Body/Head: Coming Apart – album review
Body/Head – Coming Apart (Matador Records)
Ever since the end of the marriage between Thurston Moore and Kim Gordon, everyone has been looking for their Sonic Youth fix elsewhere. Thurston’s solo works are great and his collaborations with various figures in the noise world are also regarded highly by myself. Kim Gordon on the other hand has a fairly less prominent existence in the post Sonic Youth world. Now that the debut album by Body/Head, her musical partnership with guitarist Bill Nace, has been released, all that’s changed.
This feels like a very minimal record. Basically it’s guitar feedback and Kim Gordon’s voice. Even with such little input the sound that comes out manages to sound like a hell of a lot more. The open spaces we’re presented with allow for subtle nuances in Kim’s voice to become an instrument in itself, more like a texture than a vehicle for melody. Never has the sound of Kim Gordon shouting in your ears been so satisfying. Words, phrases, screams and moans all combine to create an uneasy experience where you’re invited to feel the pain despite whether you understand it or not. Vocally, it picks up where the likes of Sonic Youth’s EVOL left us. Slow, dark and intense.
Then we have Bill Nace. Lashings of guitar feedback, repetitive hammering of notes and fuzzy, guitar string soup provide a liquid base for Kim Gordon’s vocal offerings to float around in. What’s not to get excited about? You can feel comfortable and lulled into a false sense of security by the emergence of a melody only to be pushed away into darkness by howls of layered noise. This is all about repetition and honing in on a minimal pattern, trying to extrapolate every last grain of sound from it. His guitar work, combined with Kim’s, really stands out here.
Coming Apart is a lengthy album too. Clocking in at over an hour, it’s a real sit down and absorb it kind of record. Far from something you put on to accompany you washing the dishes or making a cup of tea. It needs to be savoured. It asks for your full attention and rewards you for investing such time. It’s a semi-improvised affair and it really shows.

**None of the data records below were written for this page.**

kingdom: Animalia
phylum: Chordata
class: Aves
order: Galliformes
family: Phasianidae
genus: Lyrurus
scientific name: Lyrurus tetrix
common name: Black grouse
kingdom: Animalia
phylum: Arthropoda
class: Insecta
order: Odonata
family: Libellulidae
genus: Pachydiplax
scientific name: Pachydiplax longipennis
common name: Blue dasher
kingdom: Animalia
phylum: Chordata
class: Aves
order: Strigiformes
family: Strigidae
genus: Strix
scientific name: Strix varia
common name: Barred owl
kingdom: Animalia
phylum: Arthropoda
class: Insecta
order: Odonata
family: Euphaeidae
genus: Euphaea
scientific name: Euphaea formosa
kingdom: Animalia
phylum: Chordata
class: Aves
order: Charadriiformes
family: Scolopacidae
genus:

Without pre-determined structure, the two are able to really explore the sounds they have to work with. Everything is boiled down to the smallest detail, making the whole thing such a dense and rewarding record. Every little particle of sound can be stretched out to create a whole new narrative.
This probably isn’t an album for everyone though. We all have our limits. Obviously it’s nowhere near the most Avant Garde albums out there, but it does stray towards that side. If you’re looking for an easy listen full of melodies and chord progressions then you may want to skip this one. However, if you’re looking for a really detailed experimental record that rewards your ears after each listen then I’d give this a go.